Extracted page text data:
************

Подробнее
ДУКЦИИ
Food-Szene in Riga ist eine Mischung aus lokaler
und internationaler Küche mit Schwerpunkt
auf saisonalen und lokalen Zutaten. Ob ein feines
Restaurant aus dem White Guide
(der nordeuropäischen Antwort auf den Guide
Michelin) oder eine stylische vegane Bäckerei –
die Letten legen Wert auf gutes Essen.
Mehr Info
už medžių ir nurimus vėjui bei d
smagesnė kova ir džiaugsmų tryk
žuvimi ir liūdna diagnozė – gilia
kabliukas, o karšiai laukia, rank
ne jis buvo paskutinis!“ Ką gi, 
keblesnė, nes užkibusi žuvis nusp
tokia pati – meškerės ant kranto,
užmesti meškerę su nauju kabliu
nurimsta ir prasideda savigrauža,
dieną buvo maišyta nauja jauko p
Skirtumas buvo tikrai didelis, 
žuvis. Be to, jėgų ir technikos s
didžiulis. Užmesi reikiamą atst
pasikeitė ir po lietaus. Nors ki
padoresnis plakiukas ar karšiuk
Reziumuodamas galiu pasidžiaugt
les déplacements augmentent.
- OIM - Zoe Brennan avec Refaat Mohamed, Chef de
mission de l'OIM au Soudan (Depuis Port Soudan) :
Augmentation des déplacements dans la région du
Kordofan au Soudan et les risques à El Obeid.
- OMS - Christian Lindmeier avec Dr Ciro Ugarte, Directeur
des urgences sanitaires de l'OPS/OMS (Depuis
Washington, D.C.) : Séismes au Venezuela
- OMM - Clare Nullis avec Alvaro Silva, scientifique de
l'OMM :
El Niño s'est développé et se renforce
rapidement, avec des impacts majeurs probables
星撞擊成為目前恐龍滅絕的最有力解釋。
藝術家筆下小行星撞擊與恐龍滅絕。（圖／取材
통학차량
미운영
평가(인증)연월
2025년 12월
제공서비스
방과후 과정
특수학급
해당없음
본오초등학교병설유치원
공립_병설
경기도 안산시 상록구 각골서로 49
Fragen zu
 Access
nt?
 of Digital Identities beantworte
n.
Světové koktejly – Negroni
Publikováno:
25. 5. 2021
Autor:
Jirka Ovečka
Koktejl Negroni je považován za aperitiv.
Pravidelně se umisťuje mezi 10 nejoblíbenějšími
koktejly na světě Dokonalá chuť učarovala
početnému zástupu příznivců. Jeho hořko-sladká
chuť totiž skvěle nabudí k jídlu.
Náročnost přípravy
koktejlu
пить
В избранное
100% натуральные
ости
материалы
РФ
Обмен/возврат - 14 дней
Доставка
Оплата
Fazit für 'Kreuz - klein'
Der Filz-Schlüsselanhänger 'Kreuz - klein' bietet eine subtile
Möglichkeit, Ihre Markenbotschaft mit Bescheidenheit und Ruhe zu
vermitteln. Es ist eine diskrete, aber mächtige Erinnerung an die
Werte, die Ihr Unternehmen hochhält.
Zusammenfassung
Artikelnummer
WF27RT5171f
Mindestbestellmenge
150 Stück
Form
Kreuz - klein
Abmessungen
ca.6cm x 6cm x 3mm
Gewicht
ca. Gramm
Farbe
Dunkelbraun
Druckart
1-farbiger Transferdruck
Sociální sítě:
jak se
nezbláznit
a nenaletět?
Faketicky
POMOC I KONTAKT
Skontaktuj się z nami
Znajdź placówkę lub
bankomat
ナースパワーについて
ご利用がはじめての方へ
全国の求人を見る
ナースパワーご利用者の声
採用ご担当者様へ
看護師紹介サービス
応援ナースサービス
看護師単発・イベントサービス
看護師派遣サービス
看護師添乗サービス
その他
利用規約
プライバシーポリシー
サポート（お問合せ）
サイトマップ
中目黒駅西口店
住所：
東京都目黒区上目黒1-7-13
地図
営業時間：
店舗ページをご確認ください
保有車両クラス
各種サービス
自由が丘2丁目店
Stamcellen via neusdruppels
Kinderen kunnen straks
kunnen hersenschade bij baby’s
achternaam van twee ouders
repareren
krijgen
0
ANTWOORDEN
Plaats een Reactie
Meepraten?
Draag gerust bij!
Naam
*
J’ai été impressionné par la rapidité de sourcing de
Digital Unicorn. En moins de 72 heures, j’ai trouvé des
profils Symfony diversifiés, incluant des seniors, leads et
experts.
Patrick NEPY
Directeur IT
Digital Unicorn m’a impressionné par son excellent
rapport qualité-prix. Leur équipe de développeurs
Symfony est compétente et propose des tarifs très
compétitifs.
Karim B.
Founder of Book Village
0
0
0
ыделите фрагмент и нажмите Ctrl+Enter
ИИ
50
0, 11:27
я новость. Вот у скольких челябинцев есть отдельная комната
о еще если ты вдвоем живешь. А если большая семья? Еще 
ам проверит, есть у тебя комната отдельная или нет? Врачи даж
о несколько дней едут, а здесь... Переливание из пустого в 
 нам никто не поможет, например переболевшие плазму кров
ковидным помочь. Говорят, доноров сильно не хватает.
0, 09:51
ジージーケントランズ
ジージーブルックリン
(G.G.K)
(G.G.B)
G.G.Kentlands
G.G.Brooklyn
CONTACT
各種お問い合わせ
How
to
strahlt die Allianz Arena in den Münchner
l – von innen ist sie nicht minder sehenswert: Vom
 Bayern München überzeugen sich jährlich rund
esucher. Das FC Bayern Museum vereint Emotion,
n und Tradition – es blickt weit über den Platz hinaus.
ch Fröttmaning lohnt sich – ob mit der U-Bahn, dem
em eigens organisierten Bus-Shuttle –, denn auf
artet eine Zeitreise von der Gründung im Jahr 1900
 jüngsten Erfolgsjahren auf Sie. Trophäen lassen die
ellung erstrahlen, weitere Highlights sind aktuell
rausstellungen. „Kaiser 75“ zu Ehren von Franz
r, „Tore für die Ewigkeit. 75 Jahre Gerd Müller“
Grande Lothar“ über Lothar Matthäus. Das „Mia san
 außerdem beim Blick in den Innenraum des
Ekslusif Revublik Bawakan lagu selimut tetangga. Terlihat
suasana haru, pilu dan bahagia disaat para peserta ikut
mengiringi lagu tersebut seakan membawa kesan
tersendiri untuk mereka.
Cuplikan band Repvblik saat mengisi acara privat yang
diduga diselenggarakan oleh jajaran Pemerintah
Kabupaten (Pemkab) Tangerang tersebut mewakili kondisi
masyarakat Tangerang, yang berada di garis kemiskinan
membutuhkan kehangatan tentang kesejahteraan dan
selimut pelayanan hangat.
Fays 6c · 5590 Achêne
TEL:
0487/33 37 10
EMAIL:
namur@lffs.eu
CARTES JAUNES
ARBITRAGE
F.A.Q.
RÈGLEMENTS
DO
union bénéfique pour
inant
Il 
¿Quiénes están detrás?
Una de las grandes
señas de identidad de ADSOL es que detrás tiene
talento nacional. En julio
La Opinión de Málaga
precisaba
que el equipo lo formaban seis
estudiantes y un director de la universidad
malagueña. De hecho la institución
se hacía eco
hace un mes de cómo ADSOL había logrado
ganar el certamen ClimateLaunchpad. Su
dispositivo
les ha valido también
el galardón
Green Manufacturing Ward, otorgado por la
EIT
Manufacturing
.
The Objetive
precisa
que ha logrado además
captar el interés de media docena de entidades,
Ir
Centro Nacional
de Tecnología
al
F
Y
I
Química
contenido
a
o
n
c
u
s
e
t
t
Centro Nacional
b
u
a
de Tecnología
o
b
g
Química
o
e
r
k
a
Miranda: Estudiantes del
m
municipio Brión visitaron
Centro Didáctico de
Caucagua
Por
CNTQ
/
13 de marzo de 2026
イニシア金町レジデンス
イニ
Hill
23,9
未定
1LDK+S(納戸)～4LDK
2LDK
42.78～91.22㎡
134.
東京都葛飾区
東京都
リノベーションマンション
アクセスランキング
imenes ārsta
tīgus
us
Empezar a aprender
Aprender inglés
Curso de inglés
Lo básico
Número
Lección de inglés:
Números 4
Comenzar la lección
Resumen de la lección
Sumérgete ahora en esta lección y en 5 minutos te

************

▶ _Your goal_
Please copy, character for character, the lines of the data above, starting with the very first line and ending with the line that contains "Michelin) oder eine", with that line included.

▶ _Written response_
Подробнее
ДУКЦИИ
Food-Szene in Riga ist eine Mischung aus lokaler
und internationaler Küche mit Schwerpunkt
auf saisonalen und lokalen Zutaten. Ob ein feines
Restaurant aus dem White Guide
(der nordeuropäischen Antwort auf den Guide
Michelin) oder eine stylische vegane Bäckerei –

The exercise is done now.